[Start]
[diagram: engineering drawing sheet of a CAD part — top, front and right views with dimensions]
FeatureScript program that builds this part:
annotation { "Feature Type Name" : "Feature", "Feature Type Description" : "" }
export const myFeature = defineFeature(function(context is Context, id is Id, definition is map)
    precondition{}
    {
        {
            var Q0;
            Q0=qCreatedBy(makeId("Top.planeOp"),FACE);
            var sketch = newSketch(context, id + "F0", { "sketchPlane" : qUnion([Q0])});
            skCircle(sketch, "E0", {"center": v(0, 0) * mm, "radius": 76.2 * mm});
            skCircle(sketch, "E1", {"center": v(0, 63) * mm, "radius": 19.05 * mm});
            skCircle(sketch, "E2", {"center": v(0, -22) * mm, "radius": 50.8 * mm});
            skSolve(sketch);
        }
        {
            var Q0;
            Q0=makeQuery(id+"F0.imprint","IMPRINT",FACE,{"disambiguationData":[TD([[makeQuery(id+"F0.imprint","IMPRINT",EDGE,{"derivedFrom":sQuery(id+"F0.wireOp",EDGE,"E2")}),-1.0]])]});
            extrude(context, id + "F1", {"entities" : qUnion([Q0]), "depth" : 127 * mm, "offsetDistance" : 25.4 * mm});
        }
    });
[End]
* _What is needed_: Extract every line in the items above that contains the string "FACE".

* _Solved problem_:
            Q0=qCreatedBy(makeId("Top.planeOp"),FACE);
            Q0=makeQuery(id+"F0.imprint","IMPRINT",FACE,{"disambiguationData":[TD([[makeQuery(id+"F0.imprint","IMPRINT",EDGE,{"derivedFrom":sQuery(id+"F0.wireOp",EDGE,"E2")}),-1.0]])]});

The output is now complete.